S-adenosyl-l-methionine or SAMe (Novifit, Virbac, Fort Worth, TX) is also now available for the treatment of dogs and cats for CDS. It is dosed at 10-20 mg/kg daily. SAMe is found in all living cells and is formed from methionine and adenosine triphosphate (ATP). It is particularly abundant in the brain and liver SAMe may help to maintain cell membrane fluidity, receptor function and the turnover of monoamine transmitters such as noradrenaline, serotonin and dopamine as well as increase the production of glutathione, a major cell antioxidant. In humans SAMe may also improve cognitive function in elderly patients with dementia. In a recent clinical trial, 36 dogs over 8 years of age with signs of CDS were given either placebo or SAMe tysolate at 18 mg/kg per day. Greater improvement in activity and awareness was reported in the SAMe group after 8 weeks.
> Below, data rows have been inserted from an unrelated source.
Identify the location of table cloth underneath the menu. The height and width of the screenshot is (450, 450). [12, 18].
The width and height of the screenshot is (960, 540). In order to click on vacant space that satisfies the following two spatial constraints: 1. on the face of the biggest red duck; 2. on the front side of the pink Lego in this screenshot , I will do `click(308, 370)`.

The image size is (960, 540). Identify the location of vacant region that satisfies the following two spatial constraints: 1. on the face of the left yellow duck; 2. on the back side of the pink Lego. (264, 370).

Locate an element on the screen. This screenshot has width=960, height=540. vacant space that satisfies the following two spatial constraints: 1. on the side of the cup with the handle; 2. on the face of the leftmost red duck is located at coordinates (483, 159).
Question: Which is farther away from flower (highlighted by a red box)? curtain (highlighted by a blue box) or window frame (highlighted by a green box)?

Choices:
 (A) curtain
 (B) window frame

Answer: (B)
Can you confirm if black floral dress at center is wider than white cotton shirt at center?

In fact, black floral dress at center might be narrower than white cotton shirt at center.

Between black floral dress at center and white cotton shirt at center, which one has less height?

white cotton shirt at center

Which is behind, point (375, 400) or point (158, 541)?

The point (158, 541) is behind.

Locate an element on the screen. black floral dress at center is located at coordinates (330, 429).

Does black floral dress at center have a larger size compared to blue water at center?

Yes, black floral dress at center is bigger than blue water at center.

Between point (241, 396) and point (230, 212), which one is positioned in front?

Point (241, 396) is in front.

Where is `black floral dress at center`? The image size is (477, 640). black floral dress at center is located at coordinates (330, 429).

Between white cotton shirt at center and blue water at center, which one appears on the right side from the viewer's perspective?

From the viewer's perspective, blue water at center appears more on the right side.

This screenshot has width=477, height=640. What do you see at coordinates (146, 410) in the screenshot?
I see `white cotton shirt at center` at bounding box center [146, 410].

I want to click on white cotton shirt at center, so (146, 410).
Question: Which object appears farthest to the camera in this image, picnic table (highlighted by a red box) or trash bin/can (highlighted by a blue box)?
Other natural products, many with similar ingredients are also available in the veterinary market but generally lack the scientific evidence to support any claims of efficacy.

Adjunctive therapy

In conjunction with drugs for CDS it might be necessary to also consider medications that address specific signs. For example, antidepressants and anxiolytics may be indicated for the pet that is anxious or night waking. Since, SSRIs such as fluoxetine and the anxiolytic buspirone have little or no cardiovascular or anticholinergic effects they might have less potential for side effects in the elderly. Lorazepam, oxazepam and clonazepam have no active intermediate metabolite and might therefore be safer than other benzodiazepines in patients with compromised hepatic function. Natural therapies for anxiety and aiding sleep might also be considered such as melatonin, aromatherapy and pheromones.